Data entries:
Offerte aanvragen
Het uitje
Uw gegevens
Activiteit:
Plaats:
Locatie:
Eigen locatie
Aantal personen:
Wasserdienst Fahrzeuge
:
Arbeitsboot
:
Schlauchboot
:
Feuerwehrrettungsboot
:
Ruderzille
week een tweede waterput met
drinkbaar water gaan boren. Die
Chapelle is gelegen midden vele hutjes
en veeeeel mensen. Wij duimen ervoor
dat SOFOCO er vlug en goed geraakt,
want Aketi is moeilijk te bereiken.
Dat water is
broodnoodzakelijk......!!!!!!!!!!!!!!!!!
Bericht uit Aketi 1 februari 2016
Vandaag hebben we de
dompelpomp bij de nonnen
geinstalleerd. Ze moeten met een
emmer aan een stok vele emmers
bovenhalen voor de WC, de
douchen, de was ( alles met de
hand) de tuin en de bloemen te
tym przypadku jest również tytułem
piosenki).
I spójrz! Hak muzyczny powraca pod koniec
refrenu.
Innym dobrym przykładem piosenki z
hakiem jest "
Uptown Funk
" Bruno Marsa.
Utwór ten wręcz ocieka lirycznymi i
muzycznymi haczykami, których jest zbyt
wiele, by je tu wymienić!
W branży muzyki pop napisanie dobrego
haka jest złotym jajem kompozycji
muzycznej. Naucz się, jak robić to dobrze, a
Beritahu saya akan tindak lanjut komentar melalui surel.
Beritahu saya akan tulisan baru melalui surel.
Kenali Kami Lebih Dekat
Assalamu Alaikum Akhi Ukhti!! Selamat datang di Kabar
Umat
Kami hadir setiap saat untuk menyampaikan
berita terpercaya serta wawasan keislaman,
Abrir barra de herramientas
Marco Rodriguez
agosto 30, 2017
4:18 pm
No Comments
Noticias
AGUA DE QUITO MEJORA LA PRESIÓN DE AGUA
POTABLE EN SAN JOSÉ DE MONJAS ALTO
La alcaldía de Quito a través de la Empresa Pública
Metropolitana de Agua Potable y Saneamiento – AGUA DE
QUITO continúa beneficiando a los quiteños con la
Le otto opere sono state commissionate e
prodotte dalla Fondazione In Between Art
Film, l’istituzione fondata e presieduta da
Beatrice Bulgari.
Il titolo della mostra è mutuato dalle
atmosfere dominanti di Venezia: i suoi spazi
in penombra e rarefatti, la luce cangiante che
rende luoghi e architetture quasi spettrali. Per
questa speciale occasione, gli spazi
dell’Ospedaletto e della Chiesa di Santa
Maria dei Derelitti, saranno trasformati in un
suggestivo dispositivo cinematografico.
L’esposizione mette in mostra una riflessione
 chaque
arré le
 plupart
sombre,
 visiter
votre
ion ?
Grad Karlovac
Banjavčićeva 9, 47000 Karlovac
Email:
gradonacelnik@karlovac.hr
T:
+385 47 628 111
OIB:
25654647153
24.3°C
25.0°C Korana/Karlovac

Assigned task
Make a verbatim copy of each record.

Task solution
Offerte aanvragen
Het uitje
Uw gegevens
Activiteit:
Plaats:
Locatie:
Eigen locatie
Aantal personen:
Wasserdienst Fahrzeuge
:
Arbeitsboot
:
Schlauchboot
:
Feuerwehrrettungsboot
:
Ruderzille
week een tweede waterput met
drinkbaar water gaan boren. Die
Chapelle is gelegen midden vele hutjes
en veeeeel mensen. Wij duimen ervoor
dat SOFOCO er vlug en goed geraakt,
want Aketi is moeilijk te bereiken.
Dat water is
broodnoodzakelijk......!!!!!!!!!!!!!!!!!
Bericht uit Aketi 1 februari 2016
Vandaag hebben we de
dompelpomp bij de nonnen
geinstalleerd. Ze moeten met een
emmer aan een stok vele emmers
bovenhalen voor de WC, de
douchen, de was ( alles met de
hand) de tuin en de bloemen te
tym przypadku jest również tytułem
piosenki).
I spójrz! Hak muzyczny powraca pod koniec
refrenu.
Innym dobrym przykładem piosenki z
hakiem jest "
Uptown Funk
" Bruno Marsa.
Utwór ten wręcz ocieka lirycznymi i
muzycznymi haczykami, których jest zbyt
wiele, by je tu wymienić!
W branży muzyki pop napisanie dobrego
haka jest złotym jajem kompozycji
muzycznej. Naucz się, jak robić to dobrze, a
Beritahu saya akan tindak lanjut komentar melalui surel.
Beritahu saya akan tulisan baru melalui surel.
Kenali Kami Lebih Dekat
Assalamu Alaikum Akhi Ukhti!! Selamat datang di Kabar
Umat
Kami hadir setiap saat untuk menyampaikan
berita terpercaya serta wawasan keislaman,
Abrir barra de herramientas
Marco Rodriguez
agosto 30, 2017
4:18 pm
No Comments
Noticias
AGUA DE QUITO MEJORA LA PRESIÓN DE AGUA
POTABLE EN SAN JOSÉ DE MONJAS ALTO
La alcaldía de Quito a través de la Empresa Pública
Metropolitana de Agua Potable y Saneamiento – AGUA DE
QUITO continúa beneficiando a los quiteños con la
Le otto opere sono state commissionate e
prodotte dalla Fondazione In Between Art
Film, l’istituzione fondata e presieduta da
Beatrice Bulgari.
Il titolo della mostra è mutuato dalle
atmosfere dominanti di Venezia: i suoi spazi
in penombra e rarefatti, la luce cangiante che
rende luoghi e architetture quasi spettrali. Per
questa speciale occasione, gli spazi
dell’Ospedaletto e della Chiesa di Santa
Maria dei Derelitti, saranno trasformati in un
suggestivo dispositivo cinematografico.
L’esposizione mette in mostra una riflessione
 chaque
arré le
 plupart
sombre,
 visiter
votre
ion ?
Grad Karlovac
Banjavčićeva 9, 47000 Karlovac
Email:
gradonacelnik@karlovac.hr
T:
+385 47 628 111
OIB:
25654647153
24.3°C
25.0°C Korana/Karlovac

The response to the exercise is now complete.